How and why our DNA is folded is crucial to understand, because the 3D folding patterns of DNA affect several of the cell’s biological processes, like how genes are regulated. For example, during embryo development, it is important that the correct sets of genes get turned on in the correct order and correct parts of the body. If this fails, the organism’s body plan might get screwed up. In many organisms, such as the fruit fly, this is solved with epigenetic marks – long stretches of specific chemical tags that cover the genes that are supposed to be off. And importantly, 3D folding patterns are often correlated (but not always) with the location of these marks. So, understanding the 3D organisation of DNA, could for example help us to better understand epigenetic mechanisms.

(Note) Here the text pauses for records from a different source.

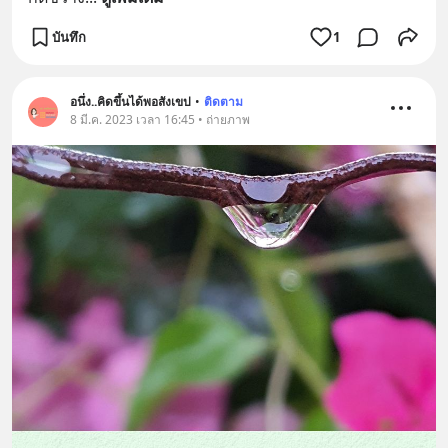
บันทึก
1
อนึ่ง..คิดขึ้นได้พอสังเขป
•
ติดตาม
8 มี.ค. 2023 เวลา 16:45 • ถ่ายภาพ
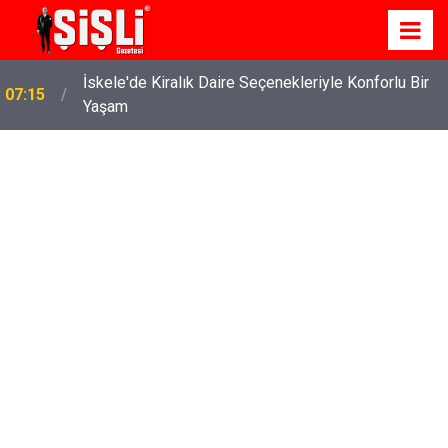
İskele'de Kiralık Daire Seçenekleriyle Konforlu Bir
07:15
Yaşam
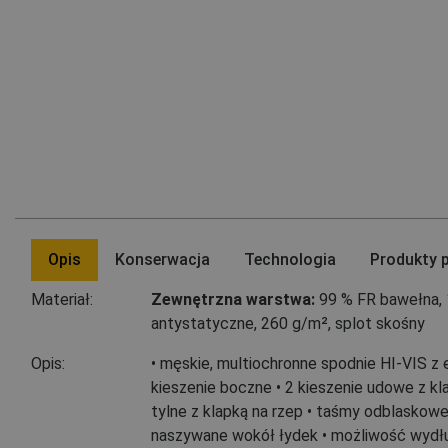
Opis
Konserwacja
Technologia
Produkty 
Materiał:
Zewnętrzna warstwa:
99 % FR bawełna
,
antystatyczne, 260 g/m², splot skośny
Opis:
• męskie, multiochronne spodnie HI-VIS z
kieszenie boczne • 2 kieszenie udowe z kla
tylne z klapką na rzep • taśmy odblaskowe
naszywane wokół łydek • możliwość wydł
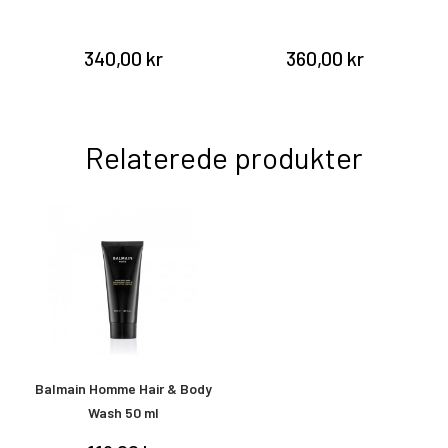
340,00 kr
360,00 kr
Relaterede produkter
Balmain Homme Hair & Body
Wash 50 ml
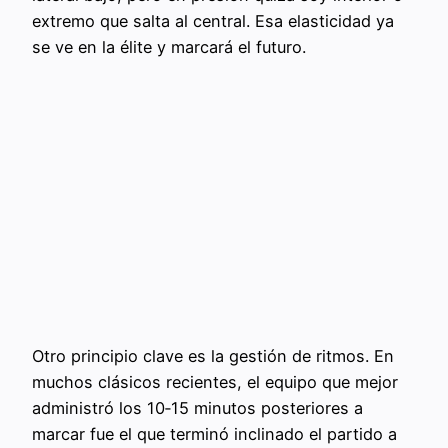
extremo que salta al central. Esa elasticidad ya
se ve en la élite y marcará el futuro.
Otro principio clave es la gestión de ritmos. En
muchos clásicos recientes, el equipo que mejor
administró los 10‑15 minutos posteriores a
marcar fue el que terminó inclinado el partido a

Building on Chromosome Conformation Capture experiments that detect physical encounters between two DNA fragments inside the cell, researchers created the Hi-C method – the first genome-wide method that gives a glimpse into DNA’s 3D structure. Hi-C finds the number of contacts between all DNA fragments in the nucleus (down to 1,000 base pairs), and the Hi-C data is often visualised as a heat map. However, as chromosomes are large, the number of contact pairs becomes huge, especially at high resolution. This causes practical problems when researchers want to see and interact with the map. To overcome this problem, we developed the Genome Contact Map Explorer, open-source software that gives researchers the ability to visually browse, scroll and zoom in on their Hi-C maps. Alongside the maps, it is also possible to add additional genetic data such as gene expression, protein binding, or epigenetic data. Apart from the browser, we also made a programmable interface that allow developers to design their own Hi-C analysis toolkit.

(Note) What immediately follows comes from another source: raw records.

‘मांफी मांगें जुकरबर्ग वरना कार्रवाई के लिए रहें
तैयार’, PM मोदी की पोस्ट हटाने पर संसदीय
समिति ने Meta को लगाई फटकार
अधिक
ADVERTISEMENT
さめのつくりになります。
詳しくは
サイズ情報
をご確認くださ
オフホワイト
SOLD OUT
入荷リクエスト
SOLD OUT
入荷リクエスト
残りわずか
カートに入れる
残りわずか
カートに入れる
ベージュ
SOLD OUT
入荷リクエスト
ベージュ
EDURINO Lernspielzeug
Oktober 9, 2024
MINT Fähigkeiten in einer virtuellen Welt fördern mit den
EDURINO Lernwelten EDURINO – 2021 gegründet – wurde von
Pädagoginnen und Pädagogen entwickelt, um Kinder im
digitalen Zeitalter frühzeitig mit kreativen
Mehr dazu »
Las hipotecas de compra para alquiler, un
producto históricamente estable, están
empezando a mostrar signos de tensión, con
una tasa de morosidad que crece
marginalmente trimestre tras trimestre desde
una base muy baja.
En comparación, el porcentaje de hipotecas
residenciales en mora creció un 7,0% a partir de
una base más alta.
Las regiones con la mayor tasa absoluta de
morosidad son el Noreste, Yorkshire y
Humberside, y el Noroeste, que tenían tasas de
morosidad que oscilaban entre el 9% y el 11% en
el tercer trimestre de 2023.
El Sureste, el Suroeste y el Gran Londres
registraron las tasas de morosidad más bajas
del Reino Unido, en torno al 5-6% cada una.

Browsing Hi-C maps in gcmapexplorer is fast because internally it never loads the complete Hi-C data into the computer’s memory. Instead, it only loads the parts that you see on the screen, and reloads new sections of the map when zooming and scrolling. To do this smoothly requires a suitable file format. Internally, the gcmapexplorer uses the hdf5 format which is much faster to read than a simple text file. Because of gcmapexplorer’s efficient use of memory, it is possible to load a large number of maps, for example from mutant and control experiments, and arrange them side by side.
The gcmapexplorer is open-source software written in python, and downloadable here. Currently gcmapexplorer is being used by molecular biologists in all parts of the world.
Kumar, R., Sobhy, H., Stenberg, P., & Lizana, L. (2017). Genome contact map explorer: a platform for the comparison, interactive visualization and analysis of genome contact maps. Nucleic Acids Research, 45(17), e152.